徹夜で乱取りじゃないのかな。それならよかった。
「藤ヶ谷さん、いらっしゃい」
玄関でつくし先生そっくりの可愛い女性が出迎えてくれた。
姿形がつくし先生とほぼ同じ。
「あ、藤ヶ谷こころです。つくしさんにはいつも会社でお世話になっているだけじゃなくて、護身術も教えていただいています。つくしさんのお姉様ですか?」
「あらいやだ、つくしの母よ。そしてこっちがつくしの父」
「つくしの父です。バイト先で友だちができたって、いつもつくしが喜んでいますよ」
いつも門で出迎えてくれる男たちより、更に体格のよい男性がそう言った。
えっ、お母様とお父様?
どう見てもお嬢様とその護衛としか見えないわ。
それにしても、お母様の遺伝子強すぎ。それにお母様若過ぎ。
ちなみに、私たちは親しいバイト仲間ということになっている。間違ってはいない。
「じゃあ、私の部屋へ行くわ」
「夕ご飯ができたら呼びますね。ご飯ご一緒しましょ」
「は、はい、ありがとうございます」
つくし先生の部屋はパステルカラーで内装が統一された、ファンシーな雰囲気。クマや犬のぬいぐるみもたくさん置かれている。
大きなベッドは天蓋付きで、レースのカーテンがかかっている。
天蓋付きって、お姫様か。
「何?」
「え、いや、つくし先生にぴったりのお部屋のような、そうじゃないような」
「何よそれ」
お茶の用意がしてある、小さなテーブルに向かい合って座る。
「お母様、つくし先生そっくりでしたね。お父様は何というかその……」
「ヒグマみたいな立派な体格でしょ。父は先代家元、つまり私の祖父の二番弟子よ」
「一番弟子は?」
「もちろん母よ。父はどうしても母に勝てなかったし、今も勝てないわ」
「体格は全然違うのに」
「言ったでしょ、大切なのは『気』だって。それと、夕ご飯は父が作っているわ。今日は張り切っていたから楽しみにしていてね」
「二番弟子だから夕ご飯を作っているの?」
「そうじゃないわ。料理ではどうしても母は父に勝てなかったの。
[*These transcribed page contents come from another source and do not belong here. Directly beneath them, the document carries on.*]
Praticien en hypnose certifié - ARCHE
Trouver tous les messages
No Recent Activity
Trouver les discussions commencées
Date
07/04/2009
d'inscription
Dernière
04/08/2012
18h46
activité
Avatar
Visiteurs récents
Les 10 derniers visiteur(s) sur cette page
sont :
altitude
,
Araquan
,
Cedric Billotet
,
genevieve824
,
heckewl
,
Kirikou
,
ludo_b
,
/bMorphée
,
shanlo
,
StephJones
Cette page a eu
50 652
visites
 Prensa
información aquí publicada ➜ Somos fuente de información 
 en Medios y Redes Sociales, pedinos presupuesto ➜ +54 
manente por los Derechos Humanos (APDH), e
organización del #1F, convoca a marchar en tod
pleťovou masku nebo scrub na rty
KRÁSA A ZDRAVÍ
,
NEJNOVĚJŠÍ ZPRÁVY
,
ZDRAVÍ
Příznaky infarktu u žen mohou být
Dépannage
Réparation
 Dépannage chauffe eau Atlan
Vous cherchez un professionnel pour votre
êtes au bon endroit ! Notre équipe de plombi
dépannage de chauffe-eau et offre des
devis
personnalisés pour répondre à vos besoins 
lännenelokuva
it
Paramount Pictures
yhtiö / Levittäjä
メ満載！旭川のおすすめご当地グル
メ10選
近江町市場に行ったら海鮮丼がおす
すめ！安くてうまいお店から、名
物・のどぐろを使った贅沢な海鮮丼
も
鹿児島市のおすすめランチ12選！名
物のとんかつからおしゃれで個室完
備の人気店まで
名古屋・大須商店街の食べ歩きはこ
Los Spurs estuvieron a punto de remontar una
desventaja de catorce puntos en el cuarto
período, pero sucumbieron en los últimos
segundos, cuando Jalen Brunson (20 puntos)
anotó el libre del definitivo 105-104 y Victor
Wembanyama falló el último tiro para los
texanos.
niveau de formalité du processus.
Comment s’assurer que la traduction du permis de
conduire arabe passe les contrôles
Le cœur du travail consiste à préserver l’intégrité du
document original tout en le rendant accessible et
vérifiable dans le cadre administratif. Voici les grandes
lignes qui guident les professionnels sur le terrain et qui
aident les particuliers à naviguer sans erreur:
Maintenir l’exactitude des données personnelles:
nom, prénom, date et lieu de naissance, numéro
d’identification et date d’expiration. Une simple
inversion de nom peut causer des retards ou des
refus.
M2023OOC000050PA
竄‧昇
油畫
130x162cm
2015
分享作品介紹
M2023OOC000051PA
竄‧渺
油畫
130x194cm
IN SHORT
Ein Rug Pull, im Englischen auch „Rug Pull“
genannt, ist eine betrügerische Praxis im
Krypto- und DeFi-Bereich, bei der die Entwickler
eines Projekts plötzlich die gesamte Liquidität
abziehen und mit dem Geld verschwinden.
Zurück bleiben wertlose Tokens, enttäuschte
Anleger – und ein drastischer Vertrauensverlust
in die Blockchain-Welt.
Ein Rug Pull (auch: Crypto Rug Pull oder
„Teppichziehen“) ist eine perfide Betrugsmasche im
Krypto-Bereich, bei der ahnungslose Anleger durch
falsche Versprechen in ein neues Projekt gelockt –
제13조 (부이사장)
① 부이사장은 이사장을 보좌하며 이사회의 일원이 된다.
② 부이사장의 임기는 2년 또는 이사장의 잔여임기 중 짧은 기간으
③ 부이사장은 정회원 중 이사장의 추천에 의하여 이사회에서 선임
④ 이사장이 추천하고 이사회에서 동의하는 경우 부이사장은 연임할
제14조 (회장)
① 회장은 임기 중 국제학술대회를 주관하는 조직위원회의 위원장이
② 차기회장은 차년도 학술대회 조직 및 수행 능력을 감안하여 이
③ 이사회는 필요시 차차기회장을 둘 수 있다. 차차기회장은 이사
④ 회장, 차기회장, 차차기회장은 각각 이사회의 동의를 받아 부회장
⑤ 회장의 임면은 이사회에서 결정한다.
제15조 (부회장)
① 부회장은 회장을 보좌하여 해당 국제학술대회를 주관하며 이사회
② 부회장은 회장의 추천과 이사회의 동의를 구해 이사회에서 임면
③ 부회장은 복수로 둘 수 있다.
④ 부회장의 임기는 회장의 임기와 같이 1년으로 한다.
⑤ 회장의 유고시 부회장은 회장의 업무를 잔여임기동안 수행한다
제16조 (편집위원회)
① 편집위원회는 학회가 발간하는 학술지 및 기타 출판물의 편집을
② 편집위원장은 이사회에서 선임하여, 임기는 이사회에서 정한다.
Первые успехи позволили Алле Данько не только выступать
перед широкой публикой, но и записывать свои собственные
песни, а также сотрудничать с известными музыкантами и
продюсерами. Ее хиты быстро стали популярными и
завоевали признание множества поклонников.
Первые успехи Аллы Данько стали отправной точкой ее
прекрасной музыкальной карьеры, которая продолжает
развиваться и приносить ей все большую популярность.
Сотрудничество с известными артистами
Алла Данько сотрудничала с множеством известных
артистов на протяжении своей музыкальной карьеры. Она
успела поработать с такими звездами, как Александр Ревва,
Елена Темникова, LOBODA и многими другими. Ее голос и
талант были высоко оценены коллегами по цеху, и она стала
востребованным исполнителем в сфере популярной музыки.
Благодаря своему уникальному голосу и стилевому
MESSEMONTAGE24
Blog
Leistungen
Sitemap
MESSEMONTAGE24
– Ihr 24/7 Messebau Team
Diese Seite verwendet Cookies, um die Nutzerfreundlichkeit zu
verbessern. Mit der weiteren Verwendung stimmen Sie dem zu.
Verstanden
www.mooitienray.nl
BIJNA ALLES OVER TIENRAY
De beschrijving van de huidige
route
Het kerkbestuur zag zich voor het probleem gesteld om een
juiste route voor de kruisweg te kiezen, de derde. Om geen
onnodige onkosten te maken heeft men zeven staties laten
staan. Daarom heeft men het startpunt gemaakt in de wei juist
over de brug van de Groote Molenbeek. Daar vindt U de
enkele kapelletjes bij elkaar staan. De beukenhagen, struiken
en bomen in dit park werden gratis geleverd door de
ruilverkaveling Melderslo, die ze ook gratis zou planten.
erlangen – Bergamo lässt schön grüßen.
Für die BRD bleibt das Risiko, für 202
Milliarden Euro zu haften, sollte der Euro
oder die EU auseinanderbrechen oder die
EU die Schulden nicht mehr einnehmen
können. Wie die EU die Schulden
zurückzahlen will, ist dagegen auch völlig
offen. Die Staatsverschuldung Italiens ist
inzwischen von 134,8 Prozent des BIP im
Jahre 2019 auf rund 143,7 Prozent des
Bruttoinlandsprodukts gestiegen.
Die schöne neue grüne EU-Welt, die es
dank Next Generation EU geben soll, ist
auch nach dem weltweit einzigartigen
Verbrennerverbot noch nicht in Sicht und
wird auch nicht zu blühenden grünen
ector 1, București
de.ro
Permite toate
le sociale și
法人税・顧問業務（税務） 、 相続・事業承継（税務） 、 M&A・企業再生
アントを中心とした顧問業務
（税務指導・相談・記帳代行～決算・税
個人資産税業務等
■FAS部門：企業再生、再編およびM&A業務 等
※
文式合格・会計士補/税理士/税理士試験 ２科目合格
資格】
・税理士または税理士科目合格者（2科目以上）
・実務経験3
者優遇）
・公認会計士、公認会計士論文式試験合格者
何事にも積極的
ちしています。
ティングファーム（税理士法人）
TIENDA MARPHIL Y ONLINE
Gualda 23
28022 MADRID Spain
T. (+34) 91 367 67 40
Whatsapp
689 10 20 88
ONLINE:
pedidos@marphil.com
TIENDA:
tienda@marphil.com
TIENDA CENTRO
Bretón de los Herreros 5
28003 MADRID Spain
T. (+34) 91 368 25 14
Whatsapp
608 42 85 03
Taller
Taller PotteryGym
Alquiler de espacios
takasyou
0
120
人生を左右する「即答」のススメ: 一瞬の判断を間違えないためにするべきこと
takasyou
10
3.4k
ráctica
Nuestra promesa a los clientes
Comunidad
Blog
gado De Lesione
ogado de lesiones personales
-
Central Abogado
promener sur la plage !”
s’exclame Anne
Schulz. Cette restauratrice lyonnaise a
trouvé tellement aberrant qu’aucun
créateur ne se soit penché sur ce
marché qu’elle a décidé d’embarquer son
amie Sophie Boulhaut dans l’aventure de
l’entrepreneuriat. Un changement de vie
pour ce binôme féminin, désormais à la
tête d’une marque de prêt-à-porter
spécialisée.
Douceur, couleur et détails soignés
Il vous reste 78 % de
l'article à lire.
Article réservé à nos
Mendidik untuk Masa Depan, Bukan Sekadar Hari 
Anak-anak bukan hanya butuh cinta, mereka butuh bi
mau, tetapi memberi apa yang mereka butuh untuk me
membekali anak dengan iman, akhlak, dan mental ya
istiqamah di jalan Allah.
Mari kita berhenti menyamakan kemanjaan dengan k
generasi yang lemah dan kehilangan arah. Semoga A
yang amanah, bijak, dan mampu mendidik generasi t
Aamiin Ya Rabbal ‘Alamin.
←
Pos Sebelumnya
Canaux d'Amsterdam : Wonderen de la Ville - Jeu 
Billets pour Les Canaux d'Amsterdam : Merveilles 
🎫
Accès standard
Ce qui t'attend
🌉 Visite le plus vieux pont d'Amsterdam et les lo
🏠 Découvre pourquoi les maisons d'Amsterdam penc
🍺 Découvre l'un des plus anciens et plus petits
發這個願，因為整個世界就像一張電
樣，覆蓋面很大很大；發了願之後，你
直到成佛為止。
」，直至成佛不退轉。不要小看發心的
うちは実力勝負の家だから」
「つくし先生は何を担当しているの?」
「お風呂掃除よ。これは誰にも負けないわ」
私は家ではたまに何か手伝うくらいで、決まった役割はない。反省、反省。
夕ご飯は、ここはフランス料理屋さんかと思う豪華なフルコースだった。
ダイニングテーブルも何人座れるのっていう大きなところに、つくし先生一家と私の四人。
とてもおいしかった。ただ、割烹着(あんなに大きなサイズの割烹着があるとは知らなかった)を着たお父様が給仕してくれたミスマッチ感が半端なかったわ。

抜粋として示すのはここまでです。